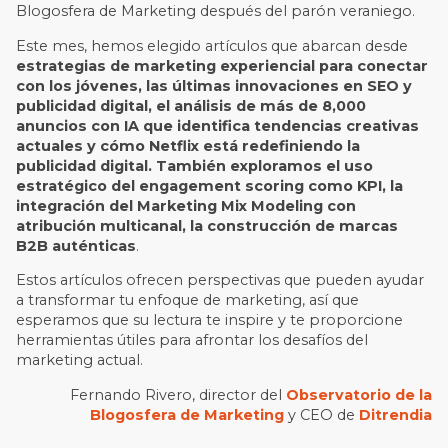
Blogosfera de Marketing después del parón veraniego.
Este mes, hemos elegido artículos que abarcan desde
estrategias de marketing experiencial para conectar
con los jóvenes, las últimas innovaciones en SEO y
publicidad digital, el análisis de más de 8,000
anuncios con IA que identifica tendencias creativas
actuales y cómo Netflix está redefiniendo la
publicidad digital. También exploramos el uso
estratégico del engagement scoring como KPI, la
integración del Marketing Mix Modeling con
atribución multicanal, la construcción de marcas
B2B auténticas
.
Estos artículos ofrecen perspectivas que pueden ayudar
a transformar tu enfoque de marketing, así que
esperamos que su lectura te inspire y te proporcione
herramientas útiles para afrontar los desafíos del
marketing actual.
Fernando Rivero, director del
Observatorio de la
Blogosfera de Marketing
y CEO de
Ditrendia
**********
▸ **TASK TO COMPLETE**: Reproduce every line of text in the records above word for word, leaving the pictures out of your answer.

▸ **RESULT**:
Blogosfera de Marketing después del parón veraniego.
Este mes, hemos elegido artículos que abarcan desde
estrategias de marketing experiencial para conectar
con los jóvenes, las últimas innovaciones en SEO y
publicidad digital, el análisis de más de 8,000
anuncios con IA que identifica tendencias creativas
actuales y cómo Netflix está redefiniendo la
publicidad digital. También exploramos el uso
estratégico del engagement scoring como KPI, la
integración del Marketing Mix Modeling con
atribución multicanal, la construcción de marcas
B2B auténticas
.
Estos artículos ofrecen perspectivas que pueden ayudar
a transformar tu enfoque de marketing, así que
esperamos que su lectura te inspire y te proporcione
herramientas útiles para afrontar los desafíos del
marketing actual.
Fernando Rivero, director del
Observatorio de la
Blogosfera de Marketing
y CEO de
Ditrendia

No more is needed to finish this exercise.